# TASK OBJECTIVE:
Each line of the data that mentions the string "pixels" needs to be identified and copied.

# EXTRACTED DATA:
========================================================================

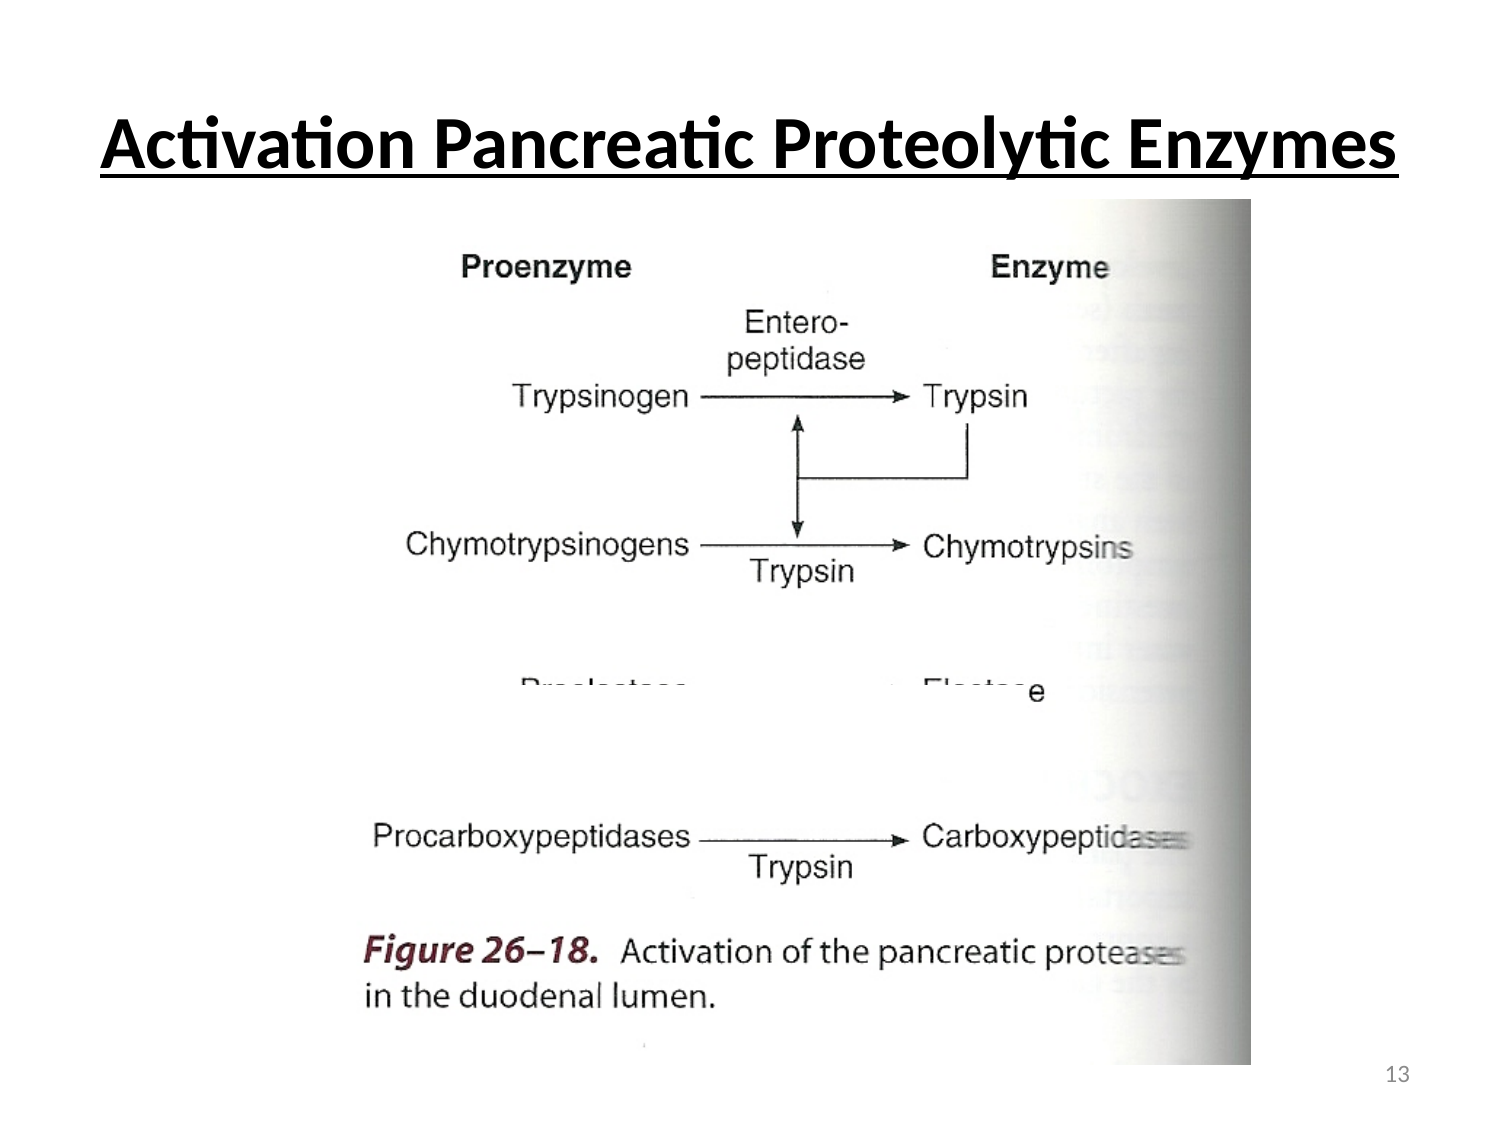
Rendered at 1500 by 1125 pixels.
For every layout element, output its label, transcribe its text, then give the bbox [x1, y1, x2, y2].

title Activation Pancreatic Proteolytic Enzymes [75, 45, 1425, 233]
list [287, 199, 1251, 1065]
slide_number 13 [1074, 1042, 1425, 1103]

========================================================================

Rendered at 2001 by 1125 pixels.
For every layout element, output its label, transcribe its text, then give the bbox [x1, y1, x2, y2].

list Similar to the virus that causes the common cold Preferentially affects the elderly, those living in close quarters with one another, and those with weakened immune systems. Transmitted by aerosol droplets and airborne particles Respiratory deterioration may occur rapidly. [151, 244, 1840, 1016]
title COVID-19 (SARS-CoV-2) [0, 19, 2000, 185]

========================================================================

# COMPLETED TASK:
Rendered at 1500 by 1125 pixels.
Rendered at 2001 by 1125 pixels.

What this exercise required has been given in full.